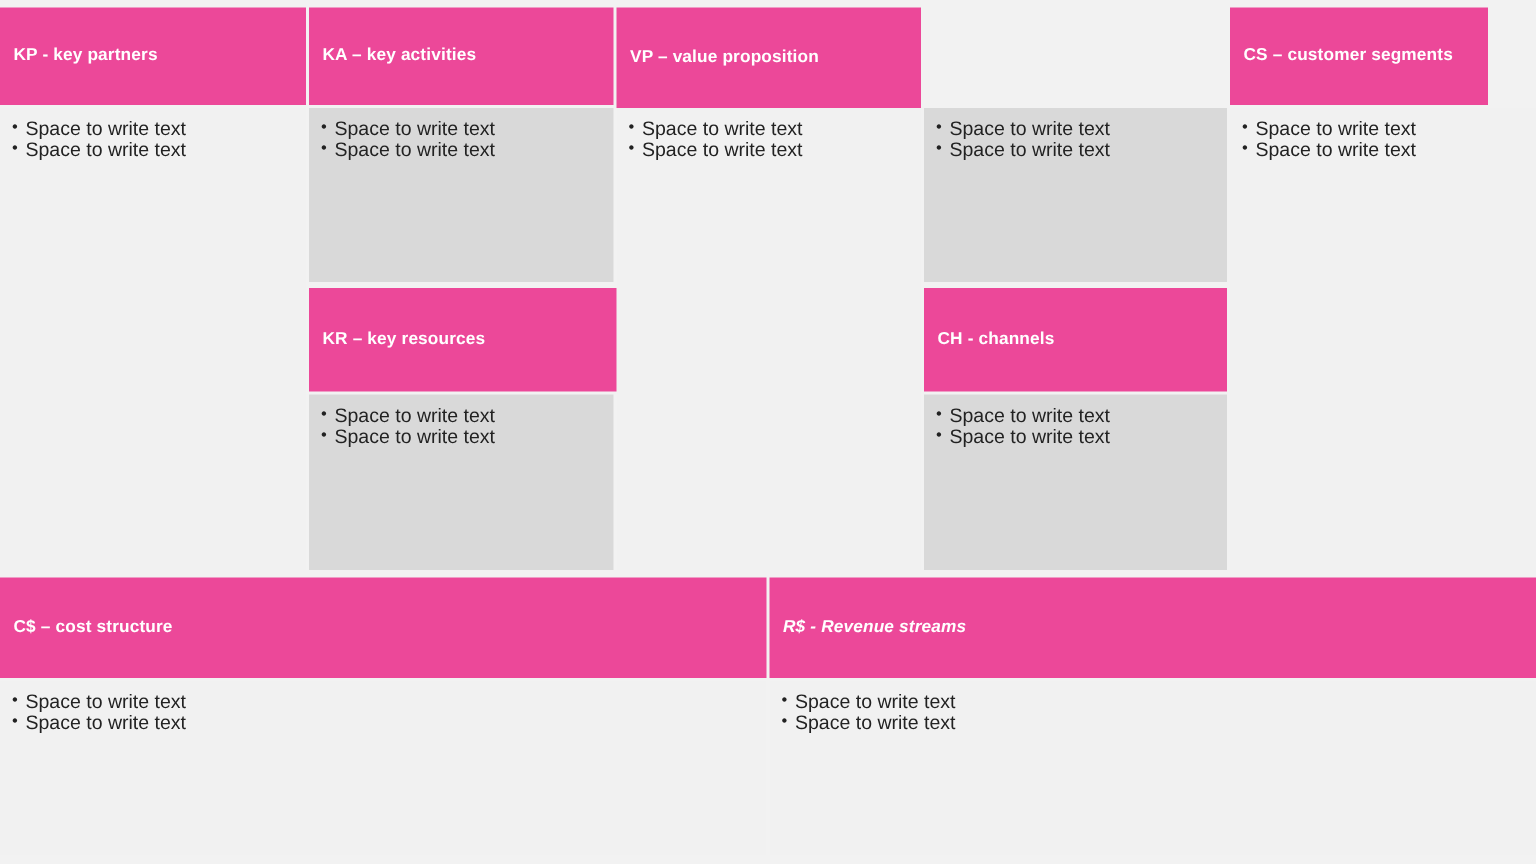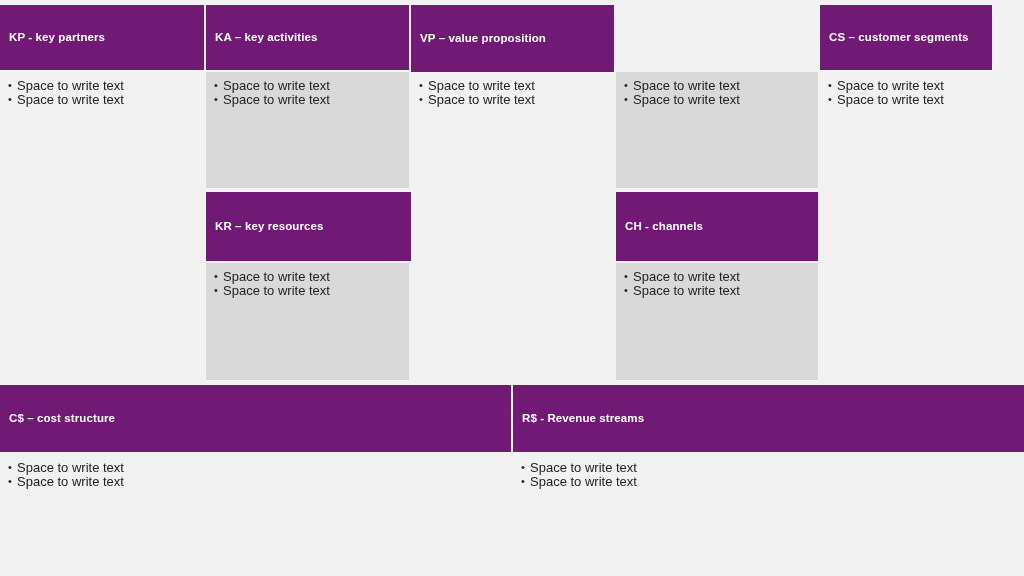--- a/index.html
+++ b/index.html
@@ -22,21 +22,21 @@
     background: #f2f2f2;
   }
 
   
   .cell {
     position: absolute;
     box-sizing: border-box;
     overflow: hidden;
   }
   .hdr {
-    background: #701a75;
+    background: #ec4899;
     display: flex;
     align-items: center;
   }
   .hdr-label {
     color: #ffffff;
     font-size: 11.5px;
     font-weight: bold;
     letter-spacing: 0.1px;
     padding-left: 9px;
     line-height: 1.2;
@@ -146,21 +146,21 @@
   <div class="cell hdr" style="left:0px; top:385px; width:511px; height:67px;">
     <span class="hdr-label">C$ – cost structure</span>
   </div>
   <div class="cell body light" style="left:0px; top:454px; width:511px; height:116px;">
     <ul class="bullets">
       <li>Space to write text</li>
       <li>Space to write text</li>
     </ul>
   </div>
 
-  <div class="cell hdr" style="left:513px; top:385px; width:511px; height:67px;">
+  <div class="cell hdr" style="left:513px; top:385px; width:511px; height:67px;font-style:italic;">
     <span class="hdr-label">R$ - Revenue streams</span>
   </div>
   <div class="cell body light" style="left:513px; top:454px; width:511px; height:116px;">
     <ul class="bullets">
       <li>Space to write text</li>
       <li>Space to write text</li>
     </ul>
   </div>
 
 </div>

::::

Directions for this task
Everything in the records above should come back word for word, except the pictures.

Written solution
--- a/index.html
+++ b/index.html
@@ -22,21 +22,21 @@
     background: #f2f2f2;
   }
 
   
   .cell {
     position: absolute;
     box-sizing: border-box;
     overflow: hidden;
   }
   .hdr {
-    background: #701a75;
+    background: #ec4899;
     display: flex;
     align-items: center;
   }
   .hdr-label {
     color: #ffffff;
     font-size: 11.5px;
     font-weight: bold;
     letter-spacing: 0.1px;
     padding-left: 9px;
     line-height: 1.2;
@@ -146,21 +146,21 @@
   <div class="cell hdr" style="left:0px; top:385px; width:511px; height:67px;">
     <span class="hdr-label">C$ – cost structure</span>
   </div>
   <div class="cell body light" style="left:0px; top:454px; width:511px; height:116px;">
     <ul class="bullets">
       <li>Space to write text</li>
       <li>Space to write text</li>
     </ul>
   </div>
 
-  <div class="cell hdr" style="left:513px; top:385px; width:511px; height:67px;">
+  <div class="cell hdr" style="left:513px; top:385px; width:511px; height:67px;font-style:italic;">
     <span class="hdr-label">R$ - Revenue streams</span>
   </div>
   <div class="cell body light" style="left:513px; top:454px; width:511px; height:116px;">
     <ul class="bullets">
       <li>Space to write text</li>
       <li>Space to write text</li>
     </ul>
   </div>
 
 </div>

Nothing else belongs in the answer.